YAMANTAKA//SONIC TITAN with SEXY MERLIN and PINK NOISE at the Garrison (1197 Dundas West), Saturday (January 28), 9 pm. $8-$10. RT, SS. See listing.
Yamantaka//Sonic Titan purposely position themselves at the nebulous centre of multiple dialogues about identity politics, culture, genre, discipline and even what it means to be a band.
Co-leaders Ruby Kato Attwood and Alaska B started the musical/artistic collective as a way of challenging and complicating the cultural signification often assumed to be inherent in their mixed-race Asian Canadian heritage. That grand scope presented a grand challenge after they signed to Psychic Handshake and had to fit their maximalist, multi-faceted aesthetic into a unified 30-minute debut record.
"When we started [at art school in Concordia], it was all about recreating a feeling or moment, and we didn't approach it from a musical perspective," says Kato Attwood over breakfast in Toronto. "It was difficult to extract just the music and migrate it onto CD."
"We're not trying to encapsulate that complexity within the world of a rock band," clarifies Alaska B. "Instead, we're trying to express the rock band that lives inside that complex world."
Their impressive self-titled album not only presents that unique vision, but does so in a graceful, accessible fashion. Sure, it still resists tidy definition, but its mix of prog-rock, baroque rhythms, drone metal and Asian pop is full of depth and eminently listenable. That's surprising for a band so self-consciously experimental.

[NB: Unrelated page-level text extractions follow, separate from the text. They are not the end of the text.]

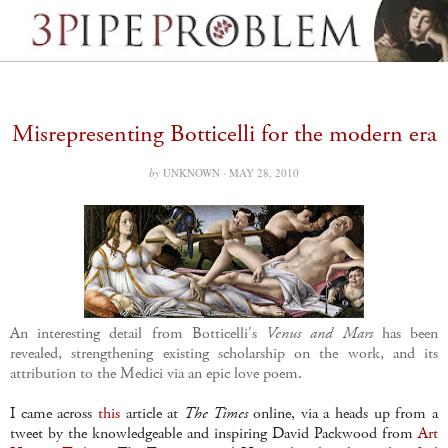
Misrepresenting Botticelli for the modern era
by
UNKNOWN ·
MAY 28, 2010
An interesting detail from Botticelli's
Venus and Mars
has been
revealed, strengthening existing scholarship on the work, and its
attribution to the Medici via an epic love poem.
I came across
this
article at
The Times
online, via a heads up from a
tweet by the knowledgeable and inspiring David Packwood from
Art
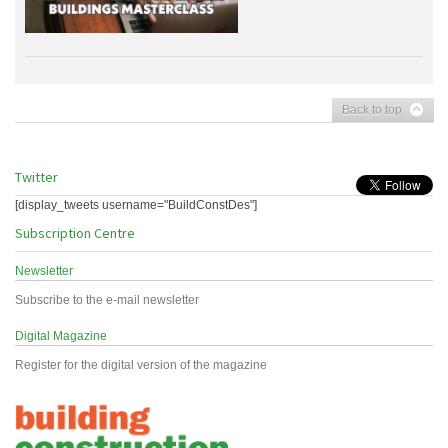
Back to top
Twitter
[display_tweets username="BuildConstDes"]
Subscription Centre
Newsletter
Subscribe to the e-mail newsletter
Digital Magazine
Register for the digital version of the magazine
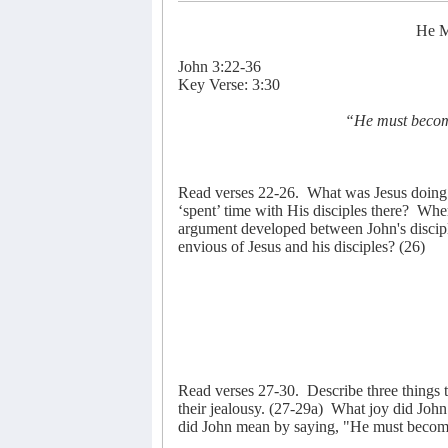
He M
John 3:22-36
Key Verse: 3:30
“He must become
Read verses 22-26.
What was Jesus doing 
‘spent’ time with His disciples there?
Wher
argument developed between John's discipl
envious of Jesus and his disciples? (26)
Read verses 27-30.
Describe three things 
their jealousy. (27-29a)
What joy did John
did John mean by saying, "He must become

And while it features songs from their in-progress opera, Star, it's a unified, standalone album. The version they present live, meanwhile, includes homemade costumes, set dressings and performative, over-the-top delivery, all adapted to work in bars and rock clubs.
Yamantaka//Sonic Titan's ambitions still extend beyond the musical realm, though. They'll follow up their
January 27 January 28 Garrison gig with a February 8 to 12 stint at Buddies in Bad Times Theatre in which they'll present their first full-scale narrative "Noh-wave" musical as part of the Rhubarb Festival.
Entitled 33, it blends Christian and Buddhist mythology, projections, numerology, pop art and Japanese theatrical traditions into a 21st-century tale of a drag queen apprentice with a murderous streak.
"Instead of falling in the middle all the time, we can do the touring band version of our show and the rock opera version," says Kato Attwood. "We can have it both ways."